Sembra quasi di vivere nella soap opera Beautiful, ma quello delle famiglie allargate è un dato che ci contraddistingue. La figlia della tua migliore amica diventerà tua nipote, pur non avendo con lei alcuna familiarità, amici di famiglia diventeranno i tuoi zii, il fidanzato di tua sorella diventerà il fratello maschio che non hai mai avuto, i tuoi amici saranno fratelli acquisiti, che chiameranno tua madre per nome e seguiranno in salotto il campionato di calcio con tuo padre. Quello che è mio, diventa anche tuo. Tutti una grande famiglia, ma nulla di perverso alla Brooke Logan. 

Mare.
Spostandoci in grandi metropoli, ci illuderemo di aver scoperto di essere affetti da metereopatia.
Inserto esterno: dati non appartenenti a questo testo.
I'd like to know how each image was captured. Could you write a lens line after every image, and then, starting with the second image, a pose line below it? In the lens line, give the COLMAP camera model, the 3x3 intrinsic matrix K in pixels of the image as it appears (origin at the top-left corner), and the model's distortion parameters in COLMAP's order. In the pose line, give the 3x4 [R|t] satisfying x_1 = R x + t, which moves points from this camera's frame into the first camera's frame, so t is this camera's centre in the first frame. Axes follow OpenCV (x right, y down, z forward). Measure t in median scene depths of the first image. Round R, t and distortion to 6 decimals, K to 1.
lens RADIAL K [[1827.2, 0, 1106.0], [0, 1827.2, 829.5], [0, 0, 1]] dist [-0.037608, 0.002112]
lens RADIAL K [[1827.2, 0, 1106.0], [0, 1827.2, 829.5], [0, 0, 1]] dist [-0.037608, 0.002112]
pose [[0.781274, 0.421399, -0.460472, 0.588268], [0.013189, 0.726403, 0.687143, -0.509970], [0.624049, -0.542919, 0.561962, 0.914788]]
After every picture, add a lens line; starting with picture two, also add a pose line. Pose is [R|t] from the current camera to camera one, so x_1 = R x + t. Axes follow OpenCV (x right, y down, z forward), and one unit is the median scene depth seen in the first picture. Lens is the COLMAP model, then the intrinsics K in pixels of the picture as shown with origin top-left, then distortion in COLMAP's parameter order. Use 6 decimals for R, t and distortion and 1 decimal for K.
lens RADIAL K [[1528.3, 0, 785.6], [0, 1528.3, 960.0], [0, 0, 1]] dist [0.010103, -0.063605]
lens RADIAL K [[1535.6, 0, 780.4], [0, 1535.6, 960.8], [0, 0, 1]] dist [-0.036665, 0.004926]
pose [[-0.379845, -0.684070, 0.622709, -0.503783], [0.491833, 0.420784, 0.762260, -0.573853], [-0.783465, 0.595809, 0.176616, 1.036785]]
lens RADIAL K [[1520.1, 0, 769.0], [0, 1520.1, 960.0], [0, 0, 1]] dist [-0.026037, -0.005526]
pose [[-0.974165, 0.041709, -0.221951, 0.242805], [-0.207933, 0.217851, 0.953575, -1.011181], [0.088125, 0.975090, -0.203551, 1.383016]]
Ci ammaliamo per il clima uggioso, per la pioggia, il vento e l'umidità. Non saremo metereopatici. Quella è mancanza di mare. Ogni tanto, lo ammetto, spero di girare l'angolo e di ritrovarmi su di un bagnoasciuga. Ogni tanto avremo il desiderio di vederlo, solo per gettarvi i pensieri che sembra svaniscano, per essere al cospetto di qualcosa che nonostante dicano sia infinito, non ci farà mai paura.



Mi chiamo Antonia, dicono di me che sono una brava ragazza. Mi manca la parmigiana di melanzane preperata con cura da mia nonna. Al mattino, per svegliarmi, bevo un espresso, di quelli belli forti. Ho un cognato-fratello, amiche-sorelle, amici di famiglia che chiamo zio e zia. Mi manca il mare, il suo profumo, la brezza che inumidisce la mia pelle. Sono una terrona, ma non amo gli orologi da braccio, per questa ragione non li indosso.